## Your tasks:
**1)** Decide whether each statement agrees with the blog post on dancer planning: (a) the writer says there is currently a canal in the plan; (b) the writer says the palindrome only works properly when punctuation is ignored during reversal; (c) the writer calls planning the part that is hard for them. Answer yes or no for each, and quote the deciding words from the post.
**2)** Retype the blog post on dancer planning, taking everything from "I wrote recently" down to "hard for me.".

## Text provided:
===

DancerLife: A Man, A Plan, A … Well, Kind Of A Plan, IDK

Today’s episode of Danseur Ignoble is brought to you by the famous palindrome, “A MAN, A PLAN, A CANAL: PANAMA.” Which, to be fair, only works properly if you don’t consider the punctuation when reversing it, in which case you’d get “.AMANAP :LANAC A ,NALP A ,NAM A” thus utterly defeating the entire point of palindromes in the first place. Also, full disclosure: at the moment, as far as I know, there isn’t a canal in my plan.

I wrote recently about how planning to eat is a good idea, and how the #dancerlife can make that challenging, etc.

Anyway, now that the season is looming into sight (OH LORD, MAKE HASTE TO HELP US, etc) and I’ve done the fun part of being a responsible adult danseur (New tights! New shoes! New … dance belts. Yeah, well, it can’t all be that exciting.), I’m on to doing the hard part.

Or, well, the part that’s hard for me.

Which is planning.

Anyway, in the spirit of continuing to explore the vagaries of #dancerlife in ways that might potentially be useful to other people, today we’ll take a brief look at my planning process (HA! I’m not sure it qualifies as a process, tbh.)

===

## Supplied material:
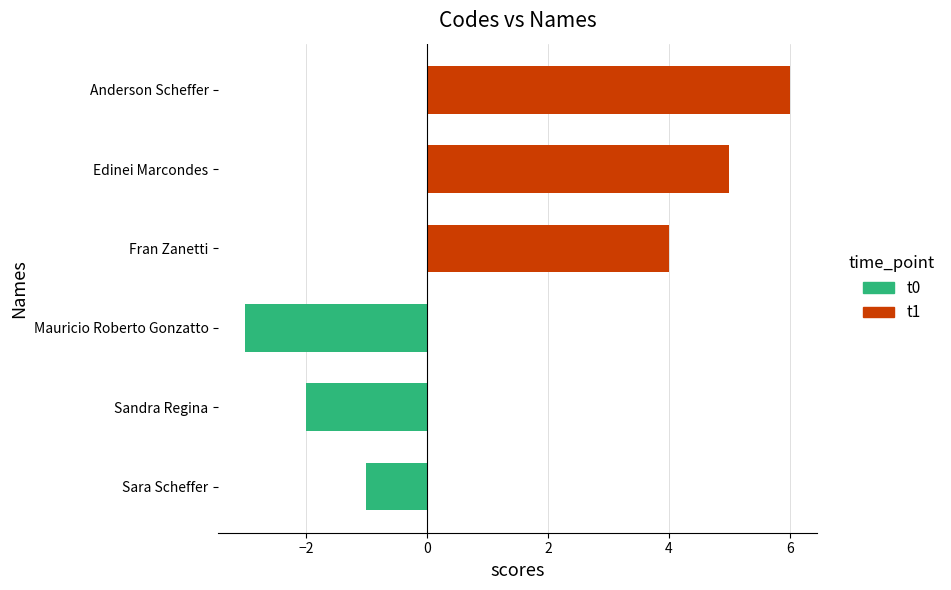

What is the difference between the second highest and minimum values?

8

===

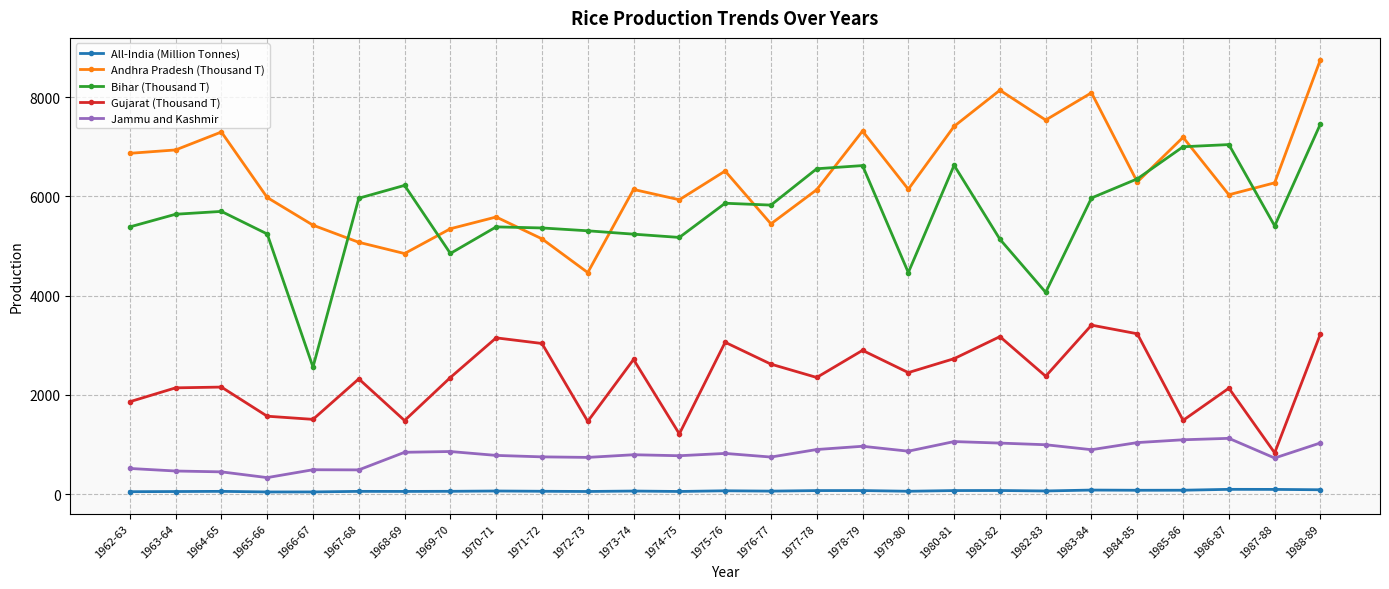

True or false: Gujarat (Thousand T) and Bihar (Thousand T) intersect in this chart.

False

===

## Solutions for each task:
**1)**
(a) No: "as far as I know, there isn’t a canal in my plan"
(b) Yes: "only works properly if you don’t consider the punctuation when reversing it"
(c) Yes: "Or, well, the part that’s hard for me." followed by "Which is planning."

**2)**
I wrote recently about how planning to eat is a good idea, and how the #dancerlife can make that challenging, etc.

Anyway, now that the season is looming into sight (OH LORD, MAKE HASTE TO HELP US, etc) and I’ve done the fun part of being a responsible adult danseur (New tights! New shoes! New … dance belts. Yeah, well, it can’t all be that exciting.), I’m on to doing the hard part.

Or, well, the part that’s hard for me.